▸ Brief
Starting with the line that mentions "focal_35mm: 93", repeat each line verbatim until the entries end, both ends included.

Stored items from a collection
Segment Open

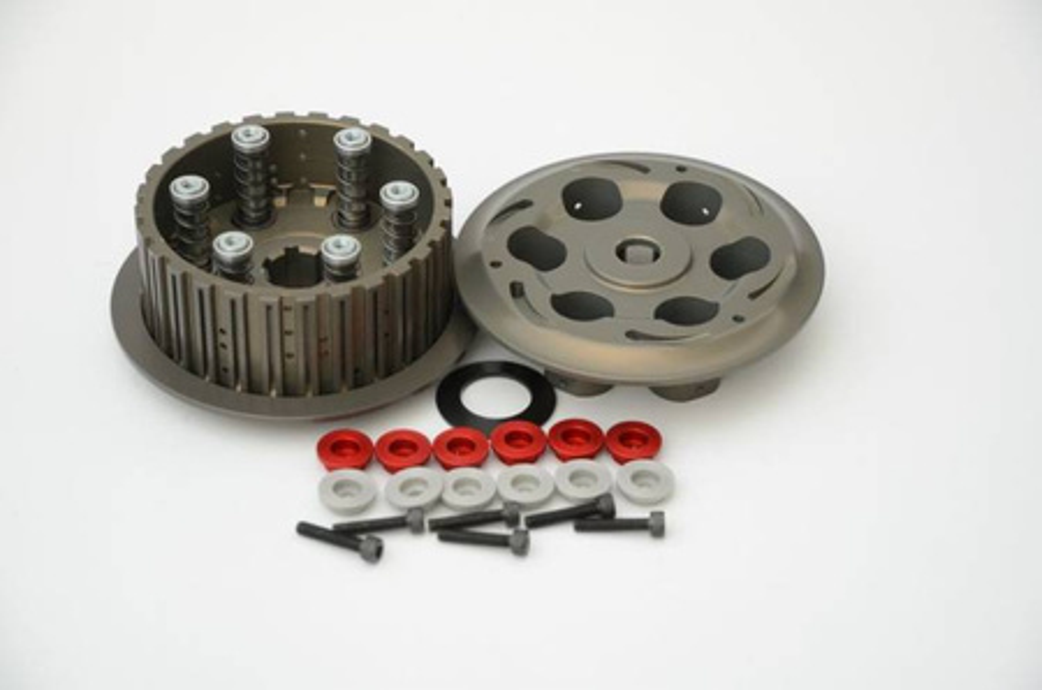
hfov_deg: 22.0
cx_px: 521
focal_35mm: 93
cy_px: 345
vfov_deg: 14.6
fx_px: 2686
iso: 400
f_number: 5.6
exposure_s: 1/400
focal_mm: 62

Segment Closed

▸ Output for this exercise
focal_35mm: 93
cy_px: 345
vfov_deg: 14.6
fx_px: 2686
iso: 400
f_number: 5.6
exposure_s: 1/400
focal_mm: 62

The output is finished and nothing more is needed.